Several arguments have been made, for instance, that Mary Shelley’s Frankenstein (1818) is not actually the first sf novel, that Margaret Cavendish’s The Blazing World (1666) or Johannes Kepler’s Somnium (1634) or any number of works can lay claim to being pre-Frankenstein works of sf, but Shelley’s novel in many ways established the genre as we know it today. Unlike many of its rivals that may be considered the first sf novel, Frankenstein is solely based on science and does not mix the real and the fantastic the way other works had. It was the first novel to look at humanity’s advancing scientific knowledge and ask “what if?” in a way that truly questioned our relationship with science. Instead, it asked questions about humanity and what we might do given the new scientific powers we were accumulating. While Frankenstein and other sf novels came from Europe, sf was not entirely a European creation. Much recent scholarship has demonstrated how other regions of the world, such as India and the Middle East, were early contributors to the genre.
Fantasy, of course, did not begin in the nineteenth century. Its origins can be traced back to epic poems and stories of gods and supernatural creatures at the very beginnings of written stories, and no doubt goes back even further in oral traditions.

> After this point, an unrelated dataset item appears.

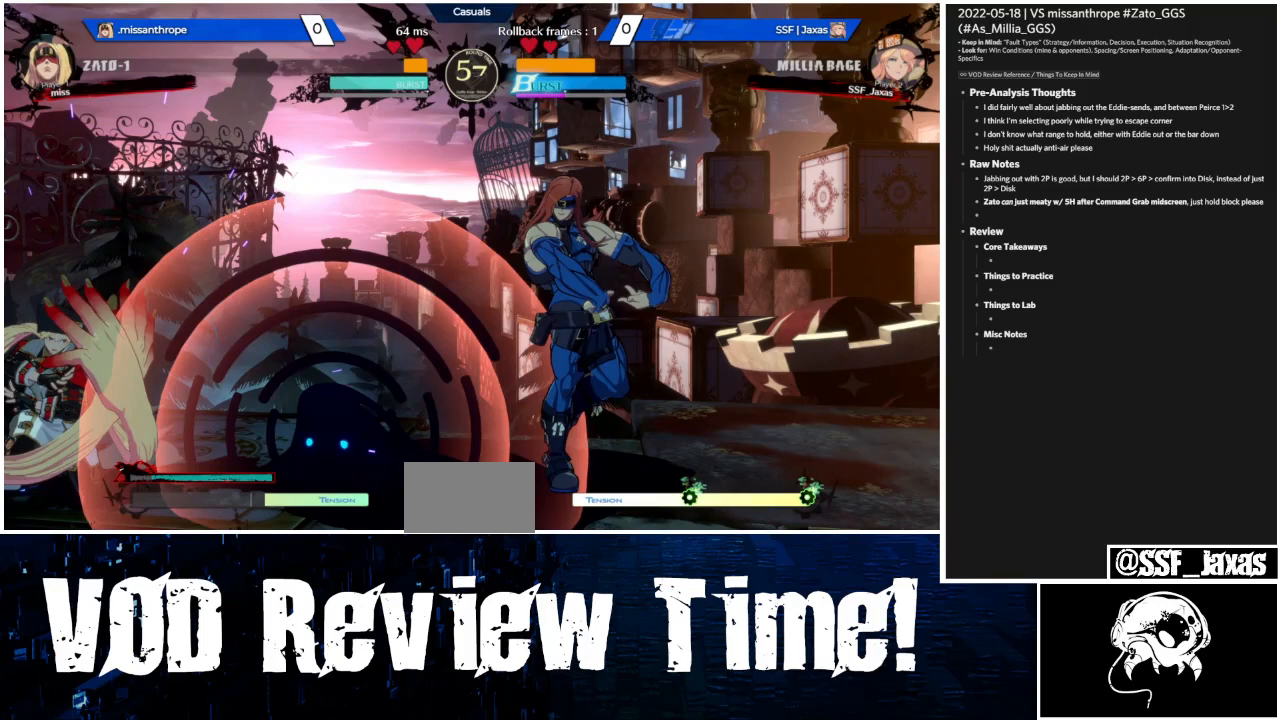
{"buttons": ["DPAD_DOWN", "DPAD_LEFT"], "events": []}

However, like science fiction, many of the aspects of fantasy literature that we now take for granted have their beginnings in the nineteenth century, and many of the writers, such as George MacDonald or Margaret Oliphaunt, gave rise to subgenres such as high fantasy or the ghost story that we so easily recognize today. In America, fantasy played a large role in giving rise to a new national literary tradition. Washington Irving’s The Sketch Book (1819-20) provided a brand of American Romanticism with works such as “Rip Van Winkle” and “The Legend of Sleepy Hollow.” Edgar Allan Poe pioneered the short story, detective fiction, and horror with his fantastic tales and poetry, creating distinctive types of fantasy that would continue to be developed well into the twentieth century.
Fairy tales, too, go back much further, but they gained a special relevance in the nineteenth century, thanks to academics such as the Brothers Grimm who saw these stories as something more than children’s tales. In the nineteenth century, writers such as Hans Christian Andersen and Charles Kingsley created new fairy tales, and even writers such as Charles Dickens or Charlotte Brontë were influenced in their realistic fiction by the genre. The academic study of fairy tales since then has grown into a major field within literary studies, with generations of scholars discovering new layers of depth and meaning in these class stories. Likewise, writers from one generation to the next have found the form to be a flexible vehicle for commenting on society and culture.
These literary beginnings coincided with many other changes in the nineteenth century. The Industrial Revolution changed economies and class structures. Colonialism brought cultures into contact and conflict. The women’s suffrage movement caused people to rethink long-held beliefs. Darwinism brought religious beliefs under question and sparked new interest in scientific explanations of the world. In many ways, the fantastic literature that emerged in this milieu was a reaction to these ground-shaking changes.
It is the goal of this journal to trace the origins of science fiction, fantasy, and fairy tale and explore how they developed into the familiar genres we know today. This journal is also interested in nineteenth-century reception today, how phenomenon from the steam punk aesthetic to Disney movies are constantly re-envisioning the nineteenth century and putting our time into conversation with this previous era. In all, this journal will endeavor to explore a century and its literature that were both truly incredible.